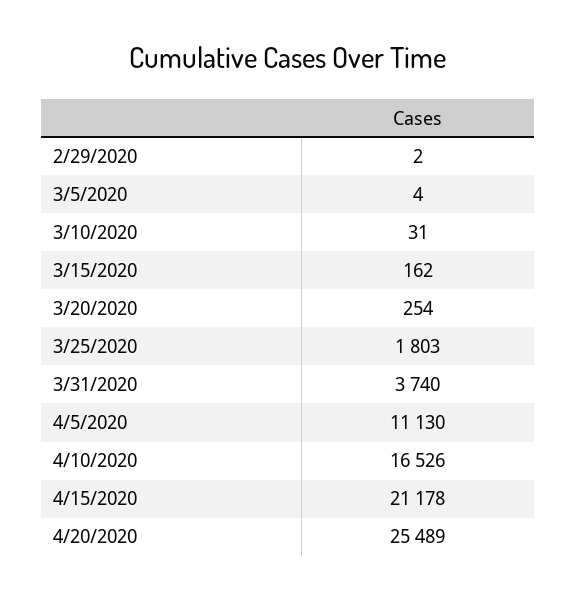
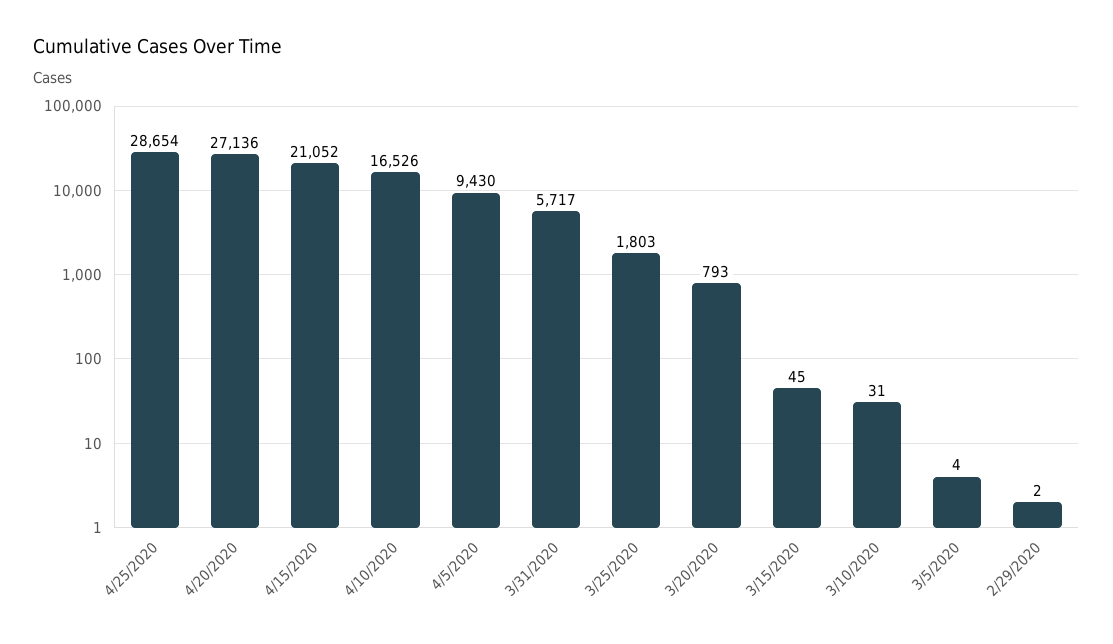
3/15/2020: 162 -> 45
3/20/2020: 254 -> 793
3/31/2020: 3740 -> 5717
4/5/2020: 11130 -> 9430
4/15/2020: 21178 -> 21052
4/20/2020: 25489 -> 27136
4/25/2020: none -> 28654

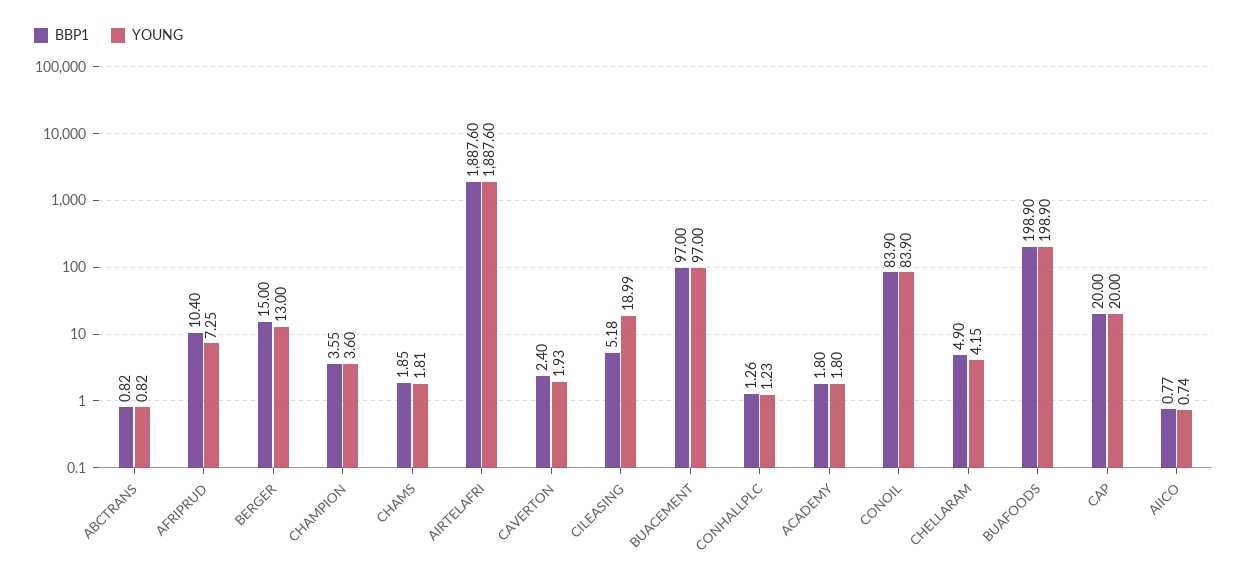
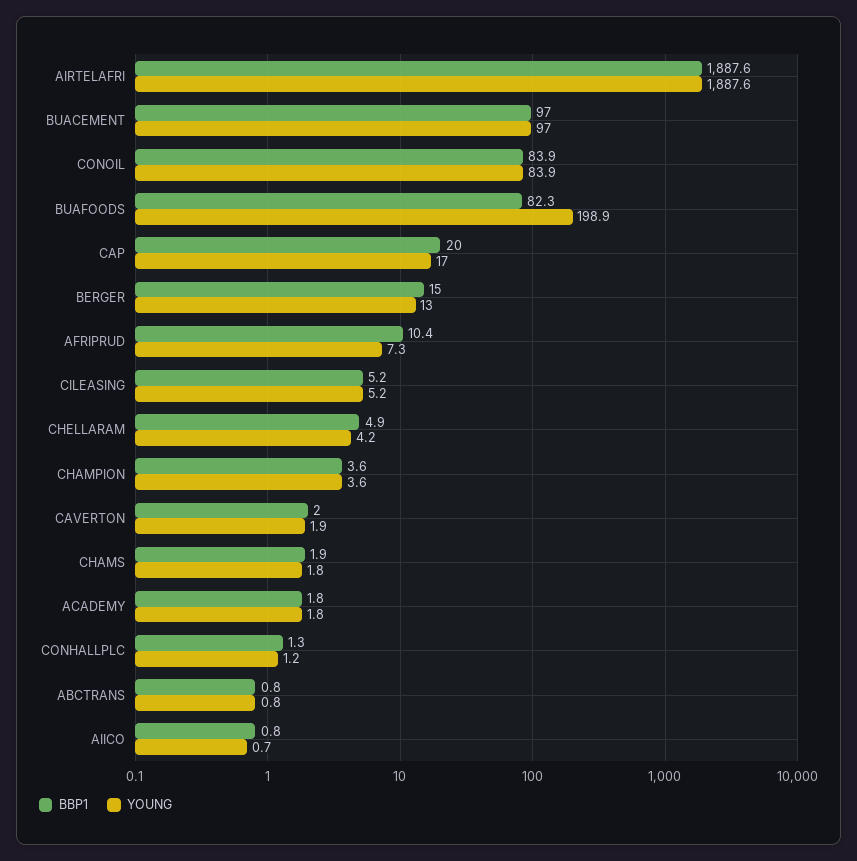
BBP1, CAVERTON: 2.4 -> 2
YOUNG, CILEASING: 18.99 -> 5.2
BBP1, BUAFOODS: 198.9 -> 82.3
YOUNG, CAP: 20 -> 17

.....

Your assignment: The response is the full listing, copied exactly, with the pictures omitted.

Answer:
3/15/2020: 162 -> 45
3/20/2020: 254 -> 793
3/31/2020: 3740 -> 5717
4/5/2020: 11130 -> 9430
4/15/2020: 21178 -> 21052
4/20/2020: 25489 -> 27136
4/25/2020: none -> 28654

BBP1, CAVERTON: 2.4 -> 2
YOUNG, CILEASING: 18.99 -> 5.2
BBP1, BUAFOODS: 198.9 -> 82.3
YOUNG, CAP: 20 -> 17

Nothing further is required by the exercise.